Published : Dec. 4, 2011 - 19:55
MIAMI (AFP) ― Latin Americans who sell or collect top notch contemporary art are key players in the 10th edition of Art Basel Miami Beach, the biggest art fair of its kind in the United States.
Thousands of art lovers, collectors and gallery operators from all over the world filled the Miami Beach Convention Center in a frenzied opening Thursday that recalled last week’s Black Friday shopping binge.
“I want to buy a sculpture by a young Korean woman who is promising and spectacular,” said Ana Rosa Villasenor de Urrea, a Mexican from Guadalajara who hasn’t missed the art meet in 10 years.
“I love art. Everything one sees here and what the artists and their works convey makes my life happier,” she said as she walked through the fair with Mexican curator Patrick Charpenel.

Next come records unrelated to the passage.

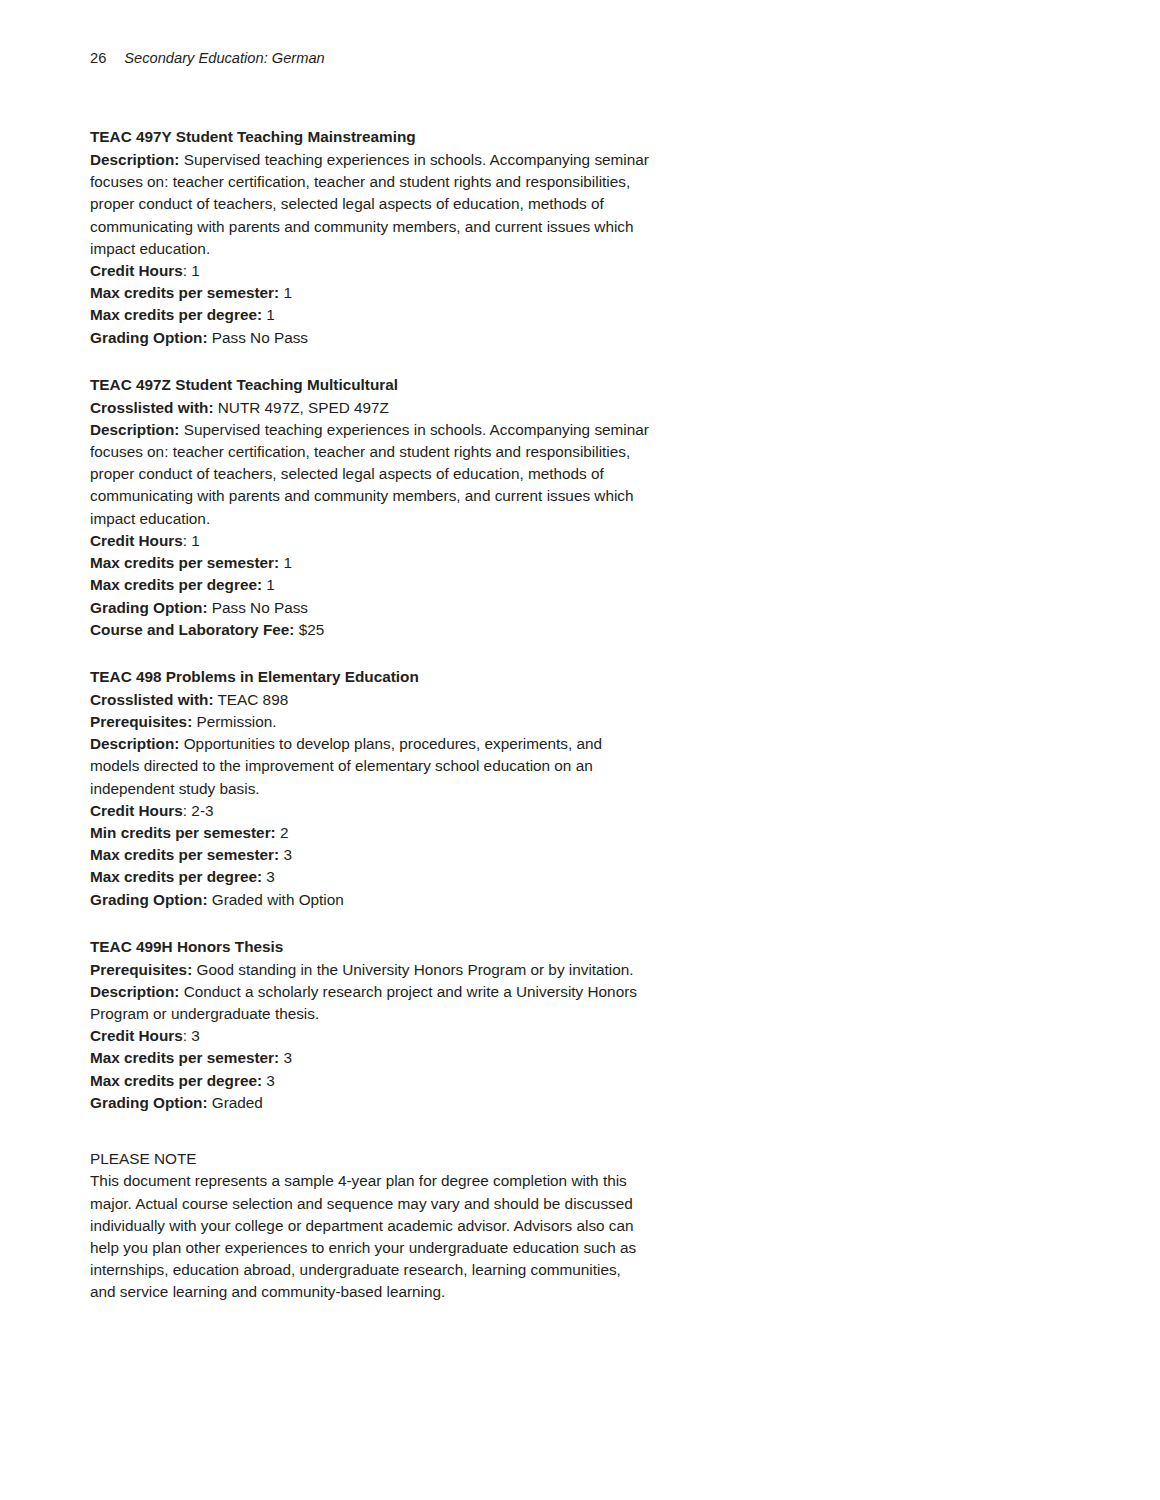26 Secondary Education: German
TEAC 497Y Student Teaching Mainstreaming
Description: Supervised teaching experiences in schools. Accompanying seminar focuses on: teacher certification, teacher and student rights and responsibilities, proper conduct of teachers, selected legal aspects of education, methods of communicating with parents and community members, and current issues which impact education.
Credit Hours: 1
Max credits per semester: 1
Max credits per degree: 1
Grading Option: Pass No Pass
TEAC 497Z Student Teaching Multicultural
Crosslisted with: NUTR 497Z, SPED 497Z
Description: Supervised teaching experiences in schools. Accompanying seminar focuses on: teacher certification, teacher and student rights and responsibilities, proper conduct of teachers, selected legal aspects of education, methods of communicating with parents and community members, and current issues which impact education.
Credit Hours: 1
Max credits per semester: 1
Max credits per degree: 1
Grading Option: Pass No Pass
Course and Laboratory Fee: $25
TEAC 498 Problems in Elementary Education
Crosslisted with: TEAC 898
Prerequisites: Permission.
Description: Opportunities to develop plans, procedures, experiments, and models directed to the improvement of elementary school education on an independent study basis.
Credit Hours: 2-3
Min credits per semester: 2
Max credits per semester: 3
Max credits per degree: 3
Grading Option: Graded with Option
TEAC 499H Honors Thesis
Prerequisites: Good standing in the University Honors Program or by invitation.
Description: Conduct a scholarly research project and write a University Honors Program or undergraduate thesis.
Credit Hours: 3
Max credits per semester: 3
Max credits per degree: 3
Grading Option: Graded
PLEASE NOTE
This document represents a sample 4-year plan for degree completion with this major. Actual course selection and sequence may vary and should be discussed individually with your college or department academic advisor. Advisors also can help you plan other experiences to enrich your undergraduate education such as internships, education abroad, undergraduate research, learning communities, and service learning and community-based learning.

Charpenel runs the Jumex collection and recommended the $20,000 sculpture that Villasenor plans to buy for her private collection.
The fair’s big attraction is that it pulls in modern and contemporary art by artists from Latin America, Asia, Africa, the United States and Europe.
More than 260 galleries from around the world are exhibiting works by more than 2,000 artists in an event that organizers expect to draw some 50,000 people.
“This show stands out for the variety that it brings from the whole world and for the Latin American accent it has acquired over the years,” said Ana Maria Goldstein, an art historian and museum coordinator in Colombia.
Paintings by Korean artist Hwang Ran are shown at Scope Miami art fair Thursday in Miami. (AP-Yonhap News)
“In addition, it has created an artistic environment in Miami that has sprouted parallel fairs which get better every year and where you can find works of great artistic value at very good prices.”
“Uomo a Cavallo,” a small bronze sculpture by Colombia’s Fernando Botero, is the magnet at the booth of Swiss gallery Gmurzynska. The sculpture costs more than $500,000 and by Sunday, it’s very likely to have a new owner.
“Here one finds incredible pieces and the prices tend to be lower than at fairs in Europe,” said Ana Weal, who traveled from Peru with friends to visit Art Basel and the other fairs, hoping to find a little treasure for their private collections.
“I don’t buy every year, a lot of times I come to appreciate the new talent. But this year, I do want to take something home with me,” Weal said.
This year, 16 art galleries came from Brazil, some of which have witnessed the growth of Art Basel Miami Beach since its debut a decade ago.
“Before the 2008 crisis, the sales were spectacular. Then there was a slight drop, but this year has been phenomenal for us,” said Cristina Thompson, a spokeswoman for the Sao Paulo gallery Fortes Vilaca.
Like Thompson, Vivian Gandelsman, of Sao Paulo’s Millan gallery, said the best clients were Brazilians who have come to the art fair to satisfy a desire to see and discover sculptures, paintings and installations by artists who may one day become household names.
Within 24 hours of opening its doors, Fortes Vilaca had sold eight pieces, ranging in price from $6,000 to $84,000.
Nearby, Los Angeles artists Olga Koumoundouros and Andrea Bowers presented their “Transformer Display of Community Information and Activation” installation, which each night will feature activists from community organizations, including the Florida Immigrant Coalition.
“The idea is that those people who for some reason are socially excluded be included and form part of art so that this art may serve them as a means of communication,” said Koumoundouros.
The installation was erected on the beach in Collins Park, where the works of various artists are presented in an open and public exhibition.
Jose, an undocumented Argentine student visiting the installation who asked that his full name not be used, said the installation could help others “experience the surrealism in which we live.”